The imminent newspaper war between Trinity Mirror and Chris Bullivant can be won by the entrepreneur, according to Marc Reeves, the former Birmingham Post editor who now edits The Business Desk in the West Midlands.
Bullivant is set to launch a rival Birmingham newspaper in the coming weeks, which has put Trinity Mirror on alert.
Reeves, who left the Trinity Mirror paper earlier this year during its bid to cut costs to the tune of £10 million, told The Drum that he felt that the key to ‘paper war’ was the property advertising market, which he doesn’t believe The Birmingham Mail has a stranglehold over in the region, having only secured the property advertising around a year ago.
“He stands a very good chance as Bullivant knows two markets better than almost anybody,” Reeves said.
“The first market he knows is the newspaper market, the second is the estate agency business. He’s built his newspaper business over 30 years, on the back of excellent relationships with estate agents. He’s had a go in Birmingham before with the Daily News and he’s been busy outside of the city for the last 20 years. It was only a matter of time before he came back to win over the Birmingham estate agents like he’s won over Solihull, Bromsgrove, Coventry and other places before.”
Reeves added that while there was revenue to be made from the property advertising run within its pages, Trinity Mirror would be more worried about the effect that losing the advertising would have on its sales figures.

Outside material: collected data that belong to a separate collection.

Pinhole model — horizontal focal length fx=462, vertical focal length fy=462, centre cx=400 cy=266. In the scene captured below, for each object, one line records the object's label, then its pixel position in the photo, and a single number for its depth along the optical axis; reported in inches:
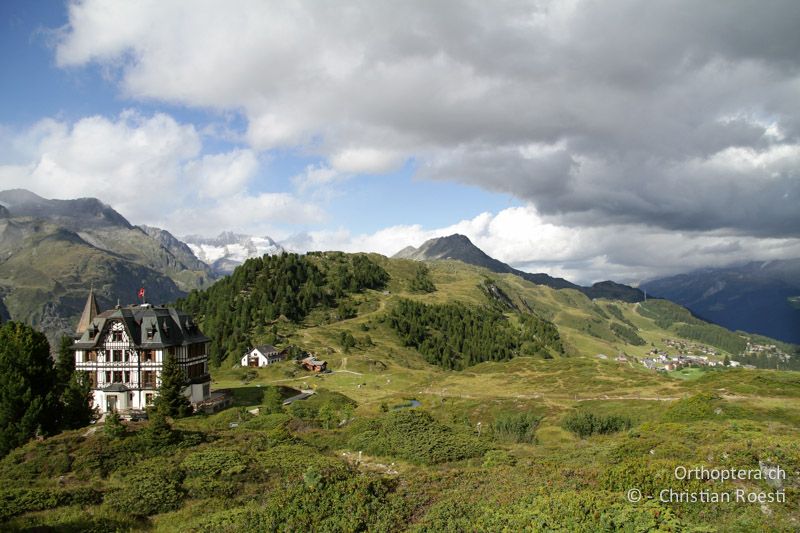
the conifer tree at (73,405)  1927.9
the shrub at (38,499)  933.3
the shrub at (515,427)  2220.7
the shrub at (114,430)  1461.6
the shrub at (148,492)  1000.2
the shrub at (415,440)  1515.7
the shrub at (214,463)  1193.4
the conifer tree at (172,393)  2407.4
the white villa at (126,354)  2787.9
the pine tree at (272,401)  2758.6
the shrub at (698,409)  2113.7
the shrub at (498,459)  1295.5
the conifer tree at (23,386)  1724.9
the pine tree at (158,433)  1434.5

“It can give you a good five or 10 percent uplift on your average daily sales, sometimes more. Some papers sell double on their property days than they do on their normal days, although I don’t think that the margin is quite the same with the Mail, but it is enough to make you hurt when you lose it and enough to make you happy when you gain it.”
Trinity Mirror, as it readies itself for the battle, has chosen to close down its glossy lifestyle magazine Living, and has seconded those members of staff who worked on the magazine onto an ‘unknown project’.
“Bullivant made some interesting comments to us a couple of weeks ago in an interview to say that ‘newspapers are no longer a high margin business. ’ So he’s coming into it with a smaller operation and saying that he is happy with smaller margins that the big boys and that he can do it for less with a lower cost base," continued Reeves.
"He’s offering pretty much the same thing to the market in terms of the newspaper itself and the advertising service. It’s really hard for big publishers who are really weighed down with commitments and several decades of publishing."